The modENCODE consortium has mapped the different states onto the four chromosomes of Drosophila. Again, this map changes from cell type to cell type, and in different stages of development - but in one type of cell, it is an accurate depiction of what types of chromatin are found at different regions of the genome. For a reminder of which state is represented by the different colors, see the above picture.
In fact, the modENCODE consortium has created tools so that you can see which of the nine chromatin states is present at any region of the genome you want!
One way to use the modENCODE data is through an online database called Flybase. Flybase is a very useful resource for studies using the fly - from that site, you can access all that is known about any Drosophila gene, including what modENCODE has learned through its experiments. A helpful video on YouTube, which shows you how to use Flybase, is available here.
A quick tutorial on how to find the "chromatin state" of your favorite gene is pictured below!
First, go to the Flybase page for the gene you are interested in. For this example, we will go to page for the Drosophila homolog of the gene related to Fragile X Syndrome. To find this gene's page, you can search for Fmr1 on the Flybase homepage, or just click here.
Click on the button titled "GBrowse 2" (see green arrow on the image above), which is to the left of the Gbrowse picture that is displayed on every Flybase gene page.

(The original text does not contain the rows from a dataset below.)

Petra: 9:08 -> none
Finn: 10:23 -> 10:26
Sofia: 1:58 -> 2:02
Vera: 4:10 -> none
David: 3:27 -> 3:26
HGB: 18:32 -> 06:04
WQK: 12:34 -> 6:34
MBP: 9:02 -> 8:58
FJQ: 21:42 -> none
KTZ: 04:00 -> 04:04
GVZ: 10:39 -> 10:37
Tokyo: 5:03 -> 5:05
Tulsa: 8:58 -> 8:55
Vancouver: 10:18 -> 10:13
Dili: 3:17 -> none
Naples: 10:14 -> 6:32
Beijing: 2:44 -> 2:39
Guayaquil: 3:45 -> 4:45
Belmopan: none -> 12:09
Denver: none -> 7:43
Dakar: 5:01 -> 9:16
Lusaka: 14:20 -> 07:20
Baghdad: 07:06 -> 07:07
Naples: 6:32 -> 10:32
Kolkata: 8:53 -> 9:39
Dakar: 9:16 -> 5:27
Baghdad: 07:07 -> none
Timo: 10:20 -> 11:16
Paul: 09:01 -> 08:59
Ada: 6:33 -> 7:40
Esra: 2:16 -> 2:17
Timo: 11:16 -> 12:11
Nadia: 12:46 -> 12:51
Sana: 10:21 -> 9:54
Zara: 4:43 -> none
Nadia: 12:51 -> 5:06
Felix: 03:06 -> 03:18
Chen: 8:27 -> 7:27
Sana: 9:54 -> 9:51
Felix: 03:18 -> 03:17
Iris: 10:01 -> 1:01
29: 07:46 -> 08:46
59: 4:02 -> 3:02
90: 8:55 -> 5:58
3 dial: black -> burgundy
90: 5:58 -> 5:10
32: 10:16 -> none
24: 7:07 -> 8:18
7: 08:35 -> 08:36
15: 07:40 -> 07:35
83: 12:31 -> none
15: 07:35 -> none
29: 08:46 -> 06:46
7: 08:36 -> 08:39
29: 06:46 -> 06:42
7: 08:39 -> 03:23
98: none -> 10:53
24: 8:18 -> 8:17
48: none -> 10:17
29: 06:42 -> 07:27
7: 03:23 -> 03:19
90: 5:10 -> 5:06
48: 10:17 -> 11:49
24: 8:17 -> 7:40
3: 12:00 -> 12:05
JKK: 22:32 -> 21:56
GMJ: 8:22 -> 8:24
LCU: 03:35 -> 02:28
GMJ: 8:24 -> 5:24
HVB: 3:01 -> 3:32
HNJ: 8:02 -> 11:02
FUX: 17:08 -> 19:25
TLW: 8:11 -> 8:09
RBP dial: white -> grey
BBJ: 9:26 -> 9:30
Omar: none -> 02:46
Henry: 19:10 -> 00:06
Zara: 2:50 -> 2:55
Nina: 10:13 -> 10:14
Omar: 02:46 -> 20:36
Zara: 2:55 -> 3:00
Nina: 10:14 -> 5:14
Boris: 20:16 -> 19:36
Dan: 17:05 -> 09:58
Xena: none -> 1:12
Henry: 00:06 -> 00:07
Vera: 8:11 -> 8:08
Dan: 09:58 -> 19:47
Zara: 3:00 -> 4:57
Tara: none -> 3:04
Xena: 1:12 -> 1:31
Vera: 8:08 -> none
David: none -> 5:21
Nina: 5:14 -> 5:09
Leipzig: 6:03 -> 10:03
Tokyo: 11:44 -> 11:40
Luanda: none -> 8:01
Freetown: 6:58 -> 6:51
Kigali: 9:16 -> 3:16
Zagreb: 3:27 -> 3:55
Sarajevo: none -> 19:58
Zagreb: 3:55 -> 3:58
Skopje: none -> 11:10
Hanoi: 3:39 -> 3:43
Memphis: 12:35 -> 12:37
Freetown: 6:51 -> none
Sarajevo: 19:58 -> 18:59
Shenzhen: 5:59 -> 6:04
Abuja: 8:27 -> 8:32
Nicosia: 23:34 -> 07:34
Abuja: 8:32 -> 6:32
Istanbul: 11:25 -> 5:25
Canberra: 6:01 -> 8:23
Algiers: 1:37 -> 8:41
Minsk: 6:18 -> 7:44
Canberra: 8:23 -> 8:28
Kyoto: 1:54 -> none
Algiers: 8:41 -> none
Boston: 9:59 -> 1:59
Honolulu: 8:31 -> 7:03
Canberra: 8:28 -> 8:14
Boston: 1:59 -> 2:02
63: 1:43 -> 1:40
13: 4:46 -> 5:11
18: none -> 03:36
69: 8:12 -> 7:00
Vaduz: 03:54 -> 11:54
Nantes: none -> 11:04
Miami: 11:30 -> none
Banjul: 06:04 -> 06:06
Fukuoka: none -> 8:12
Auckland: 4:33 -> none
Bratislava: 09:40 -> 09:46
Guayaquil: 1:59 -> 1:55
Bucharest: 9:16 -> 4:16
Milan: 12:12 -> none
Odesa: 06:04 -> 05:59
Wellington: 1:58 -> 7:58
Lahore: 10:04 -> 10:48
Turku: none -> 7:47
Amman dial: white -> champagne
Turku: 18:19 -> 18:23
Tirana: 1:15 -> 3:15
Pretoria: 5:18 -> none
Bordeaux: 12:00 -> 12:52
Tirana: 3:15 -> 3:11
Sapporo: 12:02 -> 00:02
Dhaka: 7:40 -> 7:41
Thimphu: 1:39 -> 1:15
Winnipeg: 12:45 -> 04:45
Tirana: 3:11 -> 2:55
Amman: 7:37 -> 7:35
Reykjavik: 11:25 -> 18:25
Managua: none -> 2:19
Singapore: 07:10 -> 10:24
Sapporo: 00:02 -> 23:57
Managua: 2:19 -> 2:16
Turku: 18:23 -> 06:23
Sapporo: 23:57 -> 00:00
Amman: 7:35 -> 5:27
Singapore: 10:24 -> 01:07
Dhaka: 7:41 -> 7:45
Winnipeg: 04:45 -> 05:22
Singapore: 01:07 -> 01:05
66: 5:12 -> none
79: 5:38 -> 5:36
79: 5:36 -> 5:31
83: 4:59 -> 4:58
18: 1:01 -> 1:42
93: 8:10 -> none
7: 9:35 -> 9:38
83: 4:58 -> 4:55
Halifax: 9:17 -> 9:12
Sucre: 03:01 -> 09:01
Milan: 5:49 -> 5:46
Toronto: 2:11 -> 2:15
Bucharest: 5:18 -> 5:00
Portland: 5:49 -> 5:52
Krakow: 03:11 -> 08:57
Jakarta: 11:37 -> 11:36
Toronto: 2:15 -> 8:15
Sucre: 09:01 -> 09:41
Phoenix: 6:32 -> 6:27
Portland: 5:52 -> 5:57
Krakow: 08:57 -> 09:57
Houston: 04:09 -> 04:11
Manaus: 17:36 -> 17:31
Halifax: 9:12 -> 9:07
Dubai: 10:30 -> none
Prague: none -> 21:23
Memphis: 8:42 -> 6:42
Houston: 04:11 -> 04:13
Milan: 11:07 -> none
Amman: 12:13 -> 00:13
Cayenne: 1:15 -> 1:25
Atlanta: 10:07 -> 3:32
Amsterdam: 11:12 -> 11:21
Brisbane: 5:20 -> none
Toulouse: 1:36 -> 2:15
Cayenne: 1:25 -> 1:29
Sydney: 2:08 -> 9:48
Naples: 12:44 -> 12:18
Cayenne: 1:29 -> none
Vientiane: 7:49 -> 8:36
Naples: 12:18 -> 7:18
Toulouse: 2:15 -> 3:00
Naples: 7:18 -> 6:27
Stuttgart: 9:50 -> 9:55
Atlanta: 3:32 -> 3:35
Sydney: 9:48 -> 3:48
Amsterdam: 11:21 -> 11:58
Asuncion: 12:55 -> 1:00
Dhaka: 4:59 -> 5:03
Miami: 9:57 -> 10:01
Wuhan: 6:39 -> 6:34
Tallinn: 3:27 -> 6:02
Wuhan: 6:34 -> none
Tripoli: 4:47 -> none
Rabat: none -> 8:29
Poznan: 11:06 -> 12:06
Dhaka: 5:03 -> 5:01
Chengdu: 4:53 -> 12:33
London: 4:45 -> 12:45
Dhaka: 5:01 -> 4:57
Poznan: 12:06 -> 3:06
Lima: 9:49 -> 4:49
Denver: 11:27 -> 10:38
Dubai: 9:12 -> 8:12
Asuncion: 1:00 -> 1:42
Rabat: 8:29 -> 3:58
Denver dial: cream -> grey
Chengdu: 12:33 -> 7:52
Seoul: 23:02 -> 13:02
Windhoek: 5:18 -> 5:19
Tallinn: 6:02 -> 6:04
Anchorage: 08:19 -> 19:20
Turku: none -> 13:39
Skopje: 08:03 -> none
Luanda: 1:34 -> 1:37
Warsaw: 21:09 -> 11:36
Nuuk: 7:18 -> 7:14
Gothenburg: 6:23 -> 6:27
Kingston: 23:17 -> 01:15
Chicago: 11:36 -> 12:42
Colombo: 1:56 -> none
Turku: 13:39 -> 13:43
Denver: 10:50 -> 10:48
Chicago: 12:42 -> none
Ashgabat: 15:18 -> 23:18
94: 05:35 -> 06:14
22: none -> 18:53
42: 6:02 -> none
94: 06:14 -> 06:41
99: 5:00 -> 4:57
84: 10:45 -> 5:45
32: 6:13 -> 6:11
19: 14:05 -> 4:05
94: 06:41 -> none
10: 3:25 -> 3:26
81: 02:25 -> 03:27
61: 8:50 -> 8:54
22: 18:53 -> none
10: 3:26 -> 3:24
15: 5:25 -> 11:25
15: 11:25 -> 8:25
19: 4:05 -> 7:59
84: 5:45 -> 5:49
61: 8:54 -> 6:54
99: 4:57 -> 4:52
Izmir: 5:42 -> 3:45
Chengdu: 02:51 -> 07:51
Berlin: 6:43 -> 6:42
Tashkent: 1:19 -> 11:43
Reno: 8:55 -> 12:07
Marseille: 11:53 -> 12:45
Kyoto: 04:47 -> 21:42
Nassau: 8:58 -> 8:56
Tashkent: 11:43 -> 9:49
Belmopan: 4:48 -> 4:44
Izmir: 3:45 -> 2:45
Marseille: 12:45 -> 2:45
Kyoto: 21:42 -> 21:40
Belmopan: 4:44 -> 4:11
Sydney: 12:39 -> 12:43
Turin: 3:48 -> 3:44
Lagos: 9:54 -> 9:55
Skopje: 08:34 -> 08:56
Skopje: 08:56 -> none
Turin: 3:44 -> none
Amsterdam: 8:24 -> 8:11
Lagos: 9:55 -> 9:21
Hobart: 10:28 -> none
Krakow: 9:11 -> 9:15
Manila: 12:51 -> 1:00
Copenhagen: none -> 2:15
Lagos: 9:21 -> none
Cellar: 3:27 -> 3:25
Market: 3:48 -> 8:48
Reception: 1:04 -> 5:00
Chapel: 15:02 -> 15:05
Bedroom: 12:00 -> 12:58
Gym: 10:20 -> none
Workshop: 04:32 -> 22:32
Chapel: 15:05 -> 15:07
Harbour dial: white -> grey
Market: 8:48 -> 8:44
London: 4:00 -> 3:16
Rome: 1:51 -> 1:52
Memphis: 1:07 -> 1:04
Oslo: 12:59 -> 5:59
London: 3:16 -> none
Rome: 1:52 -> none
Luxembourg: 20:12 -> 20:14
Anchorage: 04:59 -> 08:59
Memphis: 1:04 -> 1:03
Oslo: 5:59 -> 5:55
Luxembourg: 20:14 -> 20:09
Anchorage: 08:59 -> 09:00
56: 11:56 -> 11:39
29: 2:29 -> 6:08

Now you should be at the Flybase Gbrowse, which can be used to view different annotated elements of the whole Drosophila genome. You should start zoomed in on the gene you are interested in, but you can adjust to zoom in and out as much as you want.
Now you should be at the modENCODE Gbrowse, which can be used to view different annotated elements of the wholeDrosophila genome. You should start zoomed in on the gene you are interested in, but you can adjust to zoom in and out as much as you want.
You need to specify what data you want displayed on Gbrowse. To do this, click on "Select Tracks."
There is a lot of different data and annotated genome elements that you can view on this Gbrowse. Since we are interested in the different chromatin states, open "Chromatin Structure" and then "Chromatin States" from the submenu.
Select the cell type that you want to view the chromatin states for. There is an alternate model, which has 30 very specific types of chromatin states. The 9-state model is simpler and still provides enough information for most research purposes.
The 9-state model should now appear as a separate track in your Gbrowse window. You can see here that the promoter and 5' UTR region of Fmr1 is in chromatin state 1 (dark red) in this cell type, while the body of the gene is in chromatin states 2 and 3 (pink and brown, respectively).
Which chromatin state is your favorite gene in? Is it different in a different cell type?
- Do you think transcription factors typically bind more frequently in the heterochromatin, or the euchromatin? Justify your answer.
- Your chromatin structure can change over development. Do you think there are any stages where your entire genome is heterochromatic? Justify your answer.
- Your friend believes his chromatin structure was set when he was a fertilized egg, and it has been the same in every cell ever since. Is he right? If chromatin structure never changed, what might that mean for the genes expressed in all our cells?
- 4. Expert Bonus: Your friend is now trying to tell you that there is not a SINGLE active gene in the heterochromatin domains of Drosophila. Is there any kind of evidence you could search the modENCODE chromatin state data set for to indicate he might be wrong?